The report from Community Oriented Correctional Health Services was filed at the end of April by Dr. Homer Venters, Rikers’ former Chief Medical Officer. Dr. Venters visited MDC on April 23 and what he found there, in his tour of the facility and interviews with staff and incarcerated, shocked him.
“I was alarmed,” he writes, “by the facility’s failure to implement simple procedures, in line with [CDC] guidelines, that could identify patients ill with COVID-19, prevent the spread of COVID-19 throughout the facility, and ensure that high-risk patients receive adequate care.”
“In fact,” he continues:
It is my assessment that several current practices in MDC actually promote a more rapid spread of COVID-19 inside the facility and serve to work against some of the infection control measures already in place. Detainees do not have access to adequate cleaning solutions or personal protective equipment (“PPE”); members of staff were not always wearing gloves or masks; and the COVID-19 isolation unit that I observed contained (i) detainees confirmed to have or suspected of having the virus and (ii) detainees who did not or were not suspected of having COVID-19.
“The MDC’s failures,” Venters concluded in his report’s executive summary, “represent gross deviation from adherence to correctional standards of care and CDC guidance.”

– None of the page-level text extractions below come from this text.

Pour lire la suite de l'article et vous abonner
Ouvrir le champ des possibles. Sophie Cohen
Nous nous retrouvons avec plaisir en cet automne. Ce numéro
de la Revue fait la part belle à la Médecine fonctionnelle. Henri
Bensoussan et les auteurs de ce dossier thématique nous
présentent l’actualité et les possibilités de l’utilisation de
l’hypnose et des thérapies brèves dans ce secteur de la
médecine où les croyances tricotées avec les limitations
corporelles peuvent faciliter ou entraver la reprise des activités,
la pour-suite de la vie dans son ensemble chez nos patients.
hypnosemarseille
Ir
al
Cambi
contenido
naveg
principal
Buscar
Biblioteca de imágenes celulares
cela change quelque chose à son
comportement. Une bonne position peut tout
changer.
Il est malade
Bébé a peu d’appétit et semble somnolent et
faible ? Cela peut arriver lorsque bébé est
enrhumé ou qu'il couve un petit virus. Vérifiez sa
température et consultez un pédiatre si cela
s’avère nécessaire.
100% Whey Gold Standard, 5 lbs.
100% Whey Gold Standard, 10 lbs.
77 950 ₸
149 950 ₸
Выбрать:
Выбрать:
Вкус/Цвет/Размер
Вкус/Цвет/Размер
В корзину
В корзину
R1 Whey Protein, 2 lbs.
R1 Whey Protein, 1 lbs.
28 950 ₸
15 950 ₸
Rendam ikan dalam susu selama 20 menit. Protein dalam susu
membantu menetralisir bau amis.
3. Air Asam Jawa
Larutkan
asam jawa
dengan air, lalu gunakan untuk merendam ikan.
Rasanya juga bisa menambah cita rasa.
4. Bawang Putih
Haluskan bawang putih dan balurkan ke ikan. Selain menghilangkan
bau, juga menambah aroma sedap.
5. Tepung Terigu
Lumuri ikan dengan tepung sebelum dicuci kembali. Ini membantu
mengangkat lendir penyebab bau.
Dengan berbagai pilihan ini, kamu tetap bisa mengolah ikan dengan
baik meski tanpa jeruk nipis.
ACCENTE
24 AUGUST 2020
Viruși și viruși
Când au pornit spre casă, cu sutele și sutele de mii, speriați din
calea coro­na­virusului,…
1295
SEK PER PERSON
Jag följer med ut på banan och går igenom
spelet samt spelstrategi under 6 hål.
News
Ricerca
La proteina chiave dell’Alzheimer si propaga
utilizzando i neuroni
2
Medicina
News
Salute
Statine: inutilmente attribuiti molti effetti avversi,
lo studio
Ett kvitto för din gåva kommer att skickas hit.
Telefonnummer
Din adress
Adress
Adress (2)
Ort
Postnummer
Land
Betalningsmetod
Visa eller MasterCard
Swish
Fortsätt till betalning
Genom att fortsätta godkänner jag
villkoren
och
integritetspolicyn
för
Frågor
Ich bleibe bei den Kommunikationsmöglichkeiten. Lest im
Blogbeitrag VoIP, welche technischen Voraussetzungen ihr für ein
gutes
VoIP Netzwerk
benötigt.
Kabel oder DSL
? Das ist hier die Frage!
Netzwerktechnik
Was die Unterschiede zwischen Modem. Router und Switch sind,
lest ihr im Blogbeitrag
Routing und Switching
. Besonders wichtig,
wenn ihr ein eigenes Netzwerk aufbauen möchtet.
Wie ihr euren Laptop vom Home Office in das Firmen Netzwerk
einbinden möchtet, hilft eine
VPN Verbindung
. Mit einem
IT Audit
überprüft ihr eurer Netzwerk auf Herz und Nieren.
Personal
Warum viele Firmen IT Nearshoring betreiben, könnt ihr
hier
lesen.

The contrast between the response at Rikers and that at the federal jail points to deep inconsistencies in the treatment of incarcerated persons at local, state, and federal levels. The challenge facing prison and health officials is to coordinate levels within and between correctional institutions, recognizing that these are not closed systems.

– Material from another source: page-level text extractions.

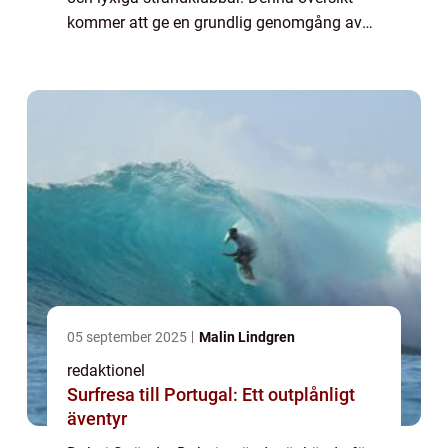
kommer att ge en grundlig genomgång av
dessa paradisliknande platser samt erbjuda
en historisk genomgång av för- och
nackde...
05 september 2025
Malin Lindgren
redaktionel
Surfresa till Portugal: Ett outplånligt
äventyr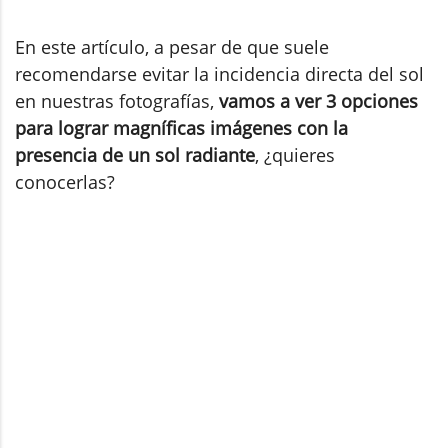
En este artículo, a pesar de que suele
recomendarse evitar la incidencia directa del sol
en nuestras fotografías,
vamos a ver 3 opciones
para lograr magníficas imágenes con la
presencia de un sol radiante
, ¿quieres
conocerlas?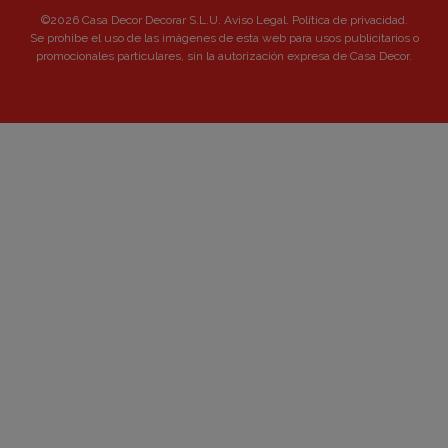
©2026 Casa Decor Decorar S.L.U.
Aviso Legal
.
Política de privacidad
.
Se prohibe el uso de las imágenes de esta web para usos publicitarios o
promocionales particulares, sin la autorización expresa de Casa Decor.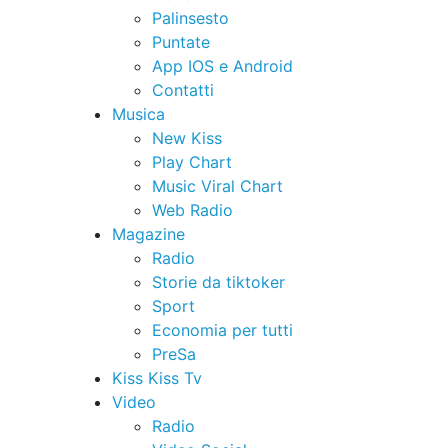
Palinsesto
Puntate
App IOS e Android
Contatti
Musica
New Kiss
Play Chart
Music Viral Chart
Web Radio
Magazine
Radio
Storie da tiktoker
Sport
Economia per tutti
PreSa
Kiss Kiss Tv
Video
Radio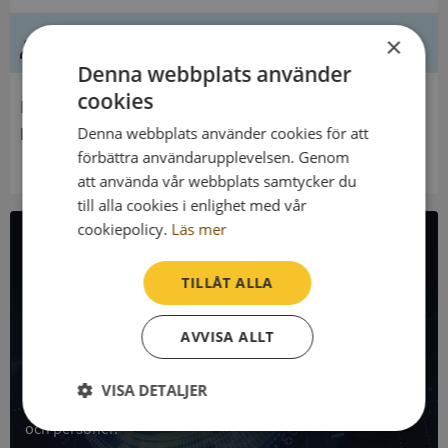
Ledning
×
Denna webbplats använder
cookies
Innehavare
Elsa Adlerstråhles Familjefond
Denna webbplats använder cookies för att
förbättra användarupplevelsen. Genom
att använda vår webbplats samtycker du
till alla cookies i enlighet med vår
cookiepolicy.
Läs mer
All företagsdata i API
TILLÅT ALLA
Få all denna företagsinformation i Syna API
AVVISA ALLT
Syna API är ett blixtsnabbt API där du kan hämta
registrerade företagsuppgifter, betalningsanmärkningar,
VISA DETALJER
skatteuppgifter och mycket mer på alla Sveriges företag
och personer.
Strikt
Prestanda
Inriktning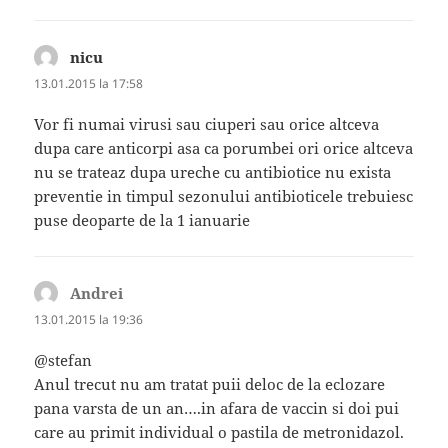
nicu
spune:
13.01.2015 la 17:58
Vor fi numai virusi sau ciuperi sau orice altceva
dupa care anticorpi asa ca porumbei ori orice altceva
nu se trateaz dupa ureche cu antibiotice nu exista
preventie in timpul sezonului antibioticele trebuiesc
puse deoparte de la 1 ianuarie
Andrei
spune:
13.01.2015 la 19:36
@stefan
Anul trecut nu am tratat puii deloc de la eclozare
pana varsta de un an….in afara de vaccin si doi pui
care au primit individual o pastila de metronidazol.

The Rikers health worker who spoke with The Indy warns the COVID crisis could exacerbate concerns about “public safety,” reversing the pattern of decarceration that preceded the crisis but that’s become a political flashpoint as a result of it.
The “new norm,” he fears, is that more power will be directed to the DOC, potentially limiting or bypassing established guidelines and best practices for the health and safety of prisoners and staff alike, and for the families and communities to which they are connected.
Yet he says his own recovery and return to work have given him a kind of “immunity” — not to the virus itself but to the fear he often felt at Rikers even before the pandemic began.
“It made me recommit to working there,” he says.
Still, he doesn’t “come out” about his illness with corrections officers or DOC staff, although the shared risks have lessened previous divisions among Rikers workers. With his colleagues at CHS, it depends on the circumstances. When he lets his patients know he’s had COVID, it’s about building trust, he says, overcoming “two solitudes, inhabiting one space.”